**Job:**
Can you reproduce, word for word, the lines from the one containing "List the labels" through the one containing "Upper CI, Age-Adjusted Rate, Lower CI", with both of those lines included?
══ Source records
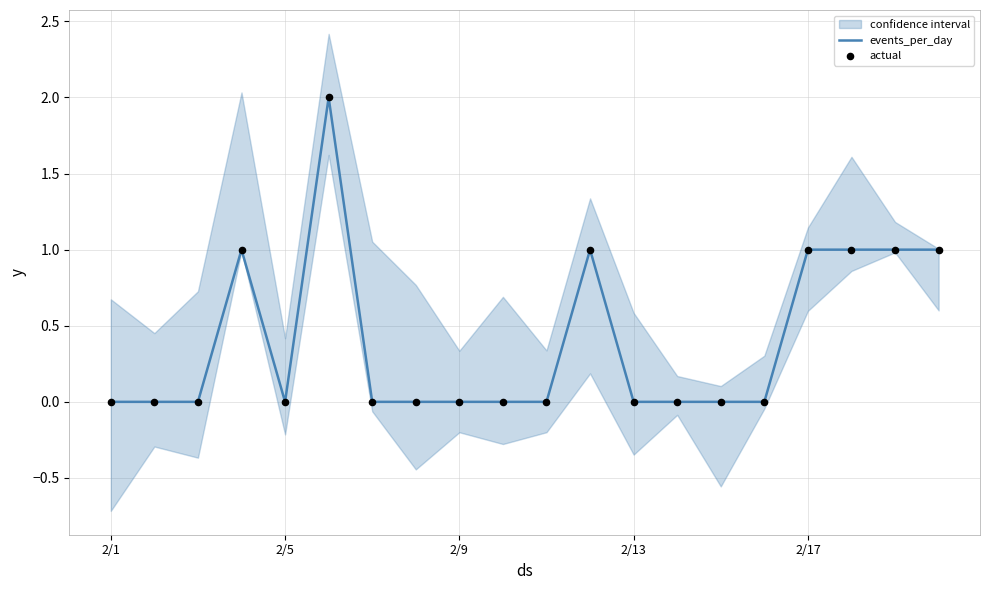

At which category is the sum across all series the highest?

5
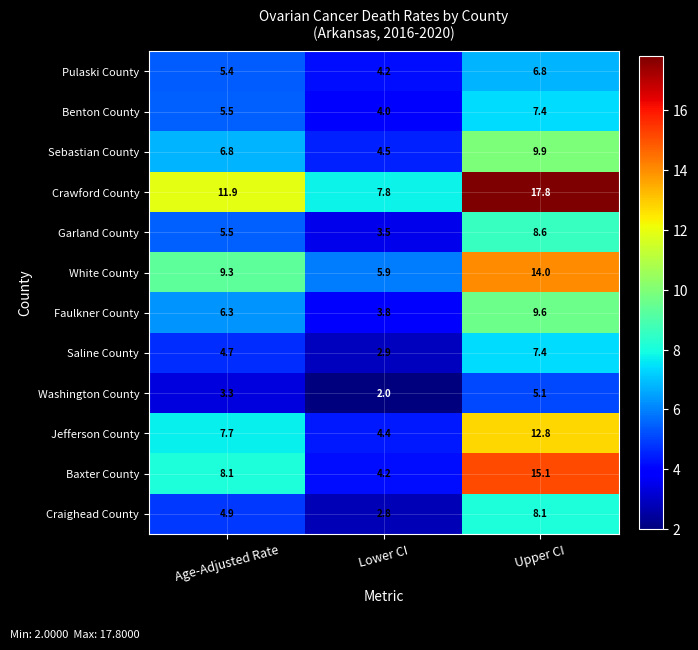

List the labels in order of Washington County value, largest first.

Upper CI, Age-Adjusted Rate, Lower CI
════
══ Source records
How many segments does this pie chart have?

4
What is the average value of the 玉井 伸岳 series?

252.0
════
**Answer below:**
List the labels in order of Washington County value, largest first.

Upper CI, Age-Adjusted Rate, Lower CI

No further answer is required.